Easing Back into the Saddle

What we’ve been up to lately

As Joy mentioned in in her post Mountains in the Rearview Mirror, we flew back to the west coast to visit Joy’s mom in Seattle and my dad in San Francisco. We also squeezed in a few visits with a small subset of ourBay Area friends.

We then flew back to Denver and spent several days driving around Colorado to see National Parks and National Monuments with long-time friend, Marc Fajer (Tony’s friend from Stanford undergrad days, Joy’s “starving grad student apartment-mate”, and the best man at our wedding). Among other sites, we drove to destinations that we had previously cycled near (or somewhat near) but that were too far for us to detour to visit on bicycles. Sitting inside an air conditioned car, we thought nothing of driving hundreds of miles to visit sites we’d bypassed previously. Cars are truly revolutionary in terms of how we think about distances!

We got to Rocky Mountain National Park, Dinosaur National Monument (which required that we cross back into Utah), and Black Canyon of the Gunnison National Park. In Rocky Mountain, we were lucky to see both elk and moose. We also swung by Georgetown so we could ride on the narrow gauge Georgetown Loop Railroad. I particularly recommend visiting Dinosaur National Monument.  The three-story quarry wall with hundreds of exposed dinosaur bones is one of the most amazing things I’ve ever seen. I also highly recommend Black Canyon. It’s an astoundingly beautiful canyon, though the viewpoints are not kind to folks who have a fear of heights.

And we’re off! (again)

This morning we resumed our bicycle trek. Our goal was to ride from Boulder to Greeley. Because we’d been out of the saddle for ten days, we wanted to start with a reasonable ride – roughly 55 miles with not much climb (roughly 1,000 feet of climbing). By and large it was a great ride. The initial portion of the ride was on Colorado’s wonderful bike trails, which keep you far away from car traffic and often wander along lovely streams which are both interesting to look at and provide respite from the heat.

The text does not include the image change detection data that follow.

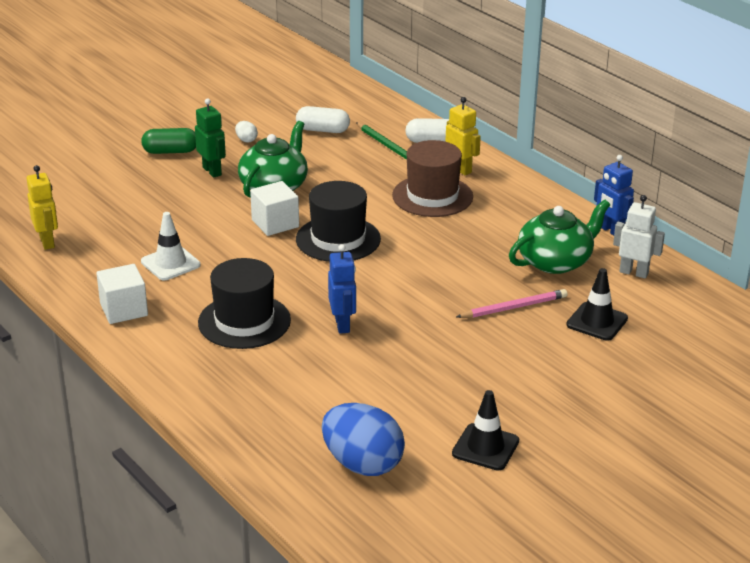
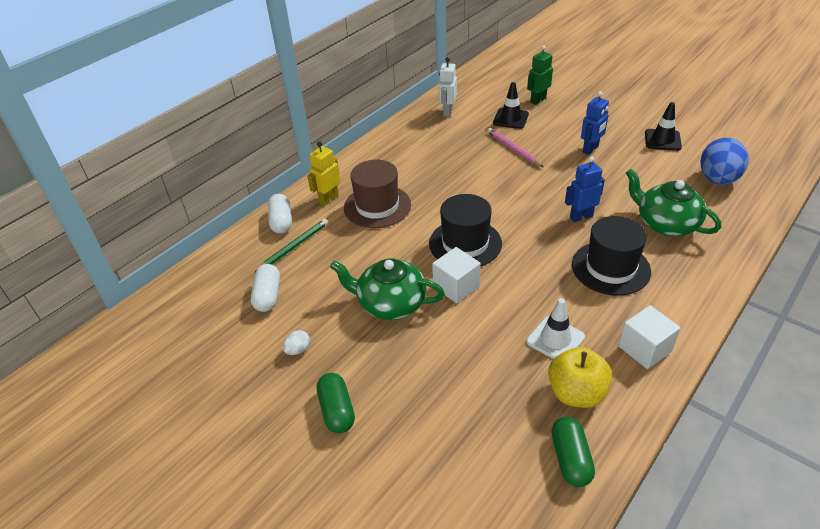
camera: 100 degrees left, 10 degrees up
yellow robot [27,165,58,250] -> green capsule [551,417,595,487]
green robot [195,98,226,178] -> green robot moved to [527,45,553,105]
green teapot [509,199,610,274] -> green teapot moved to [626,169,721,236]
blue robot [594,155,634,235] -> blue robot moved to [581,91,609,155]
none -> yellow apple [548,347,612,408]

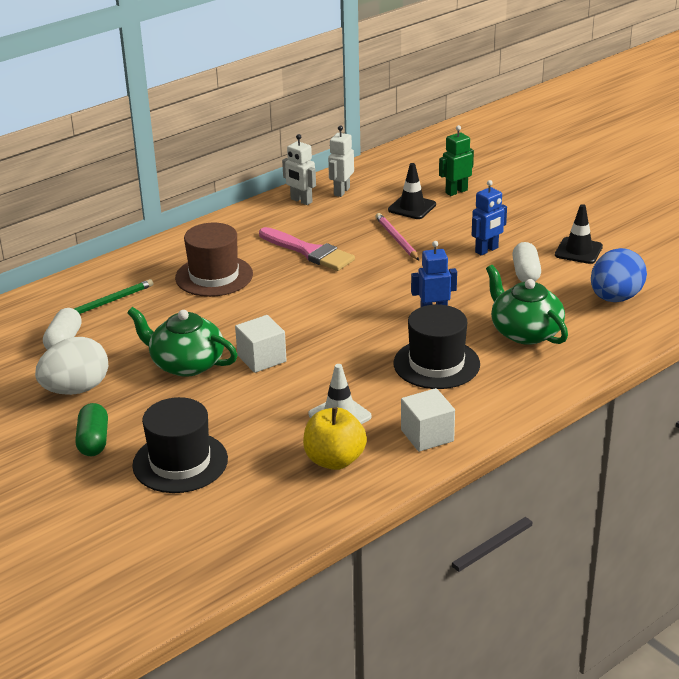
camera: 10 degrees right, 10 degrees down
white capsule [268,194,292,234] -> white capsule moved to [512,242,541,282]
white egg [283,330,310,355] -> white egg [35,337,108,395], size x2.41
yellow robot [307,141,340,206] -> none
black hat [429,194,502,267] -> black hat moved to [132,397,228,493]
green capsule [551,417,595,487] -> none
none -> pink brush [259,227,355,271]
none -> white robot [282,134,316,205]

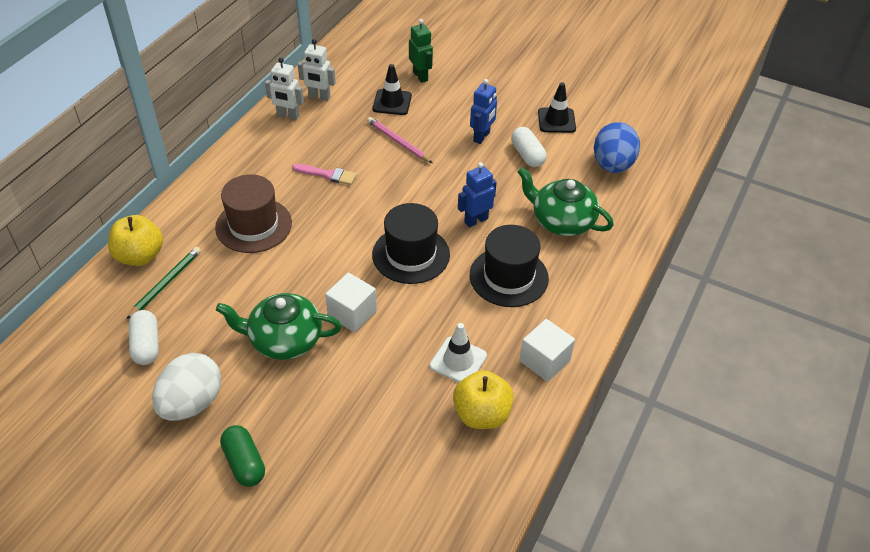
camera: 25 degrees left, 15 degrees up
black hat [132,397,228,493] -> black hat moved to [372,203,450,284]
pink brush [259,227,355,271] -> pink brush [292,164,357,185], size x0.61
white robot [328,125,354,197] -> white robot turned 75 degrees counterclockwise [298,39,336,101]
green robot [439,125,474,196] -> green robot turned 120 degrees clockwise [409,19,433,83]
none -> yellow apple [108,215,163,266]

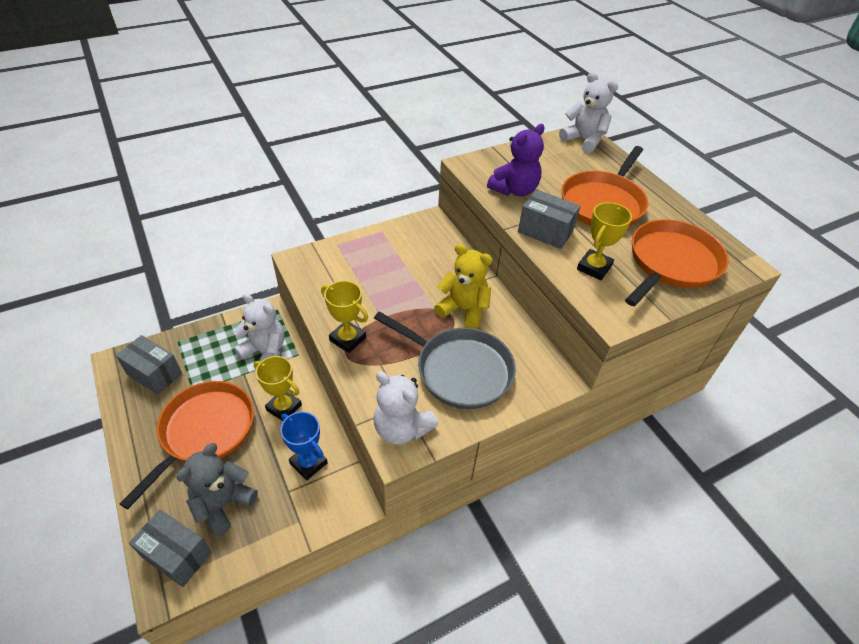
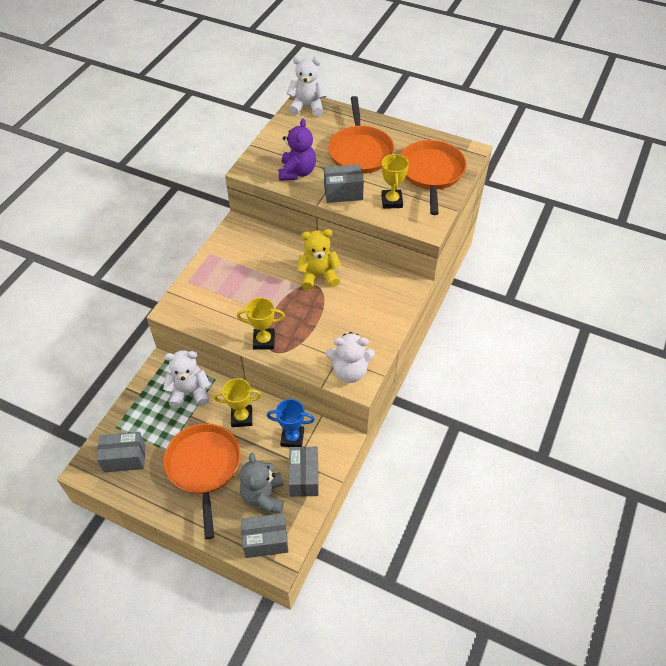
camera: 35 degrees left, 5 degrees up
grey pan [374,311,516,409] -> none
none -> grey box [289,447,319,497]

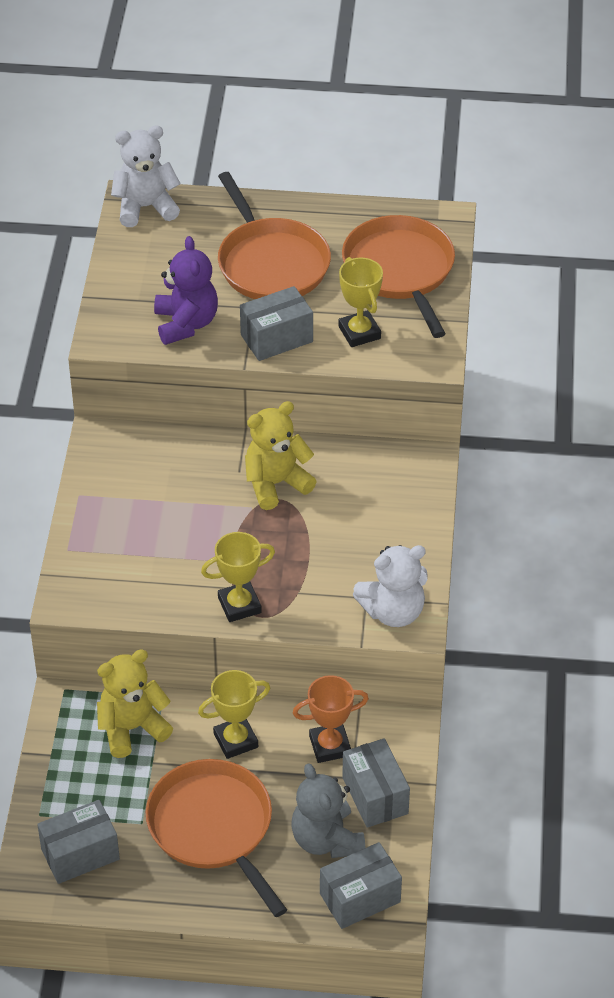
camera: 20 degrees left, 5 degrees down
white teddy bear [163,350,210,408] -> yellow teddy bear [97,649,173,758]
blue trophy [267,399,315,447] -> orange trophy [293,675,369,763]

Google map lady had us zig zagging along country roads (not all of them paved) and except for a stretch along highway 119, we mostly spent the day cycling through farm land, including expansive fields of chest-high corn and broad swaths of knee-high wheat. (I had always assumed wheat was as tall as corn, but, apparently, most strains of wheat are short). It’s worth noting that these were the first corn and wheat fields we’ve seen on the trip. Certainly not our last! We also experienced our first cicadas of the trip. To my west coast ears, the high pitched cicada song sounds like a barber’s electric sheers and not something natural. 

Although today’s ride wasn’t too horrible, the last few hours were pretty tough. The route we were following through farmland meant that there was rarely any shade. Official temperatures got up to 97 degrees and Joy’s Garmin recorded 108 degrees (the asphalt radiates heat up at us) so hot days particularly suck. The heat also warms up the water and Gatorade in our bottles. Warm Gatorade is not a pleasant culinary experience. In mid-morning we took a long break in a coffee house. In the afternoon we took temporary shelter from the heat by wandering the aisles of a Walgreens, examining everything they had to offer before heading out for the final hour of cycling.

We know that we have a lot more hot days of cycling ahead of us and we’ll likely resort to what we were doing in Utah – getting up at 4:30 or 5:00 am and starting our cycling day no later than 5:30 so that we can be done before the brutal heat sets in.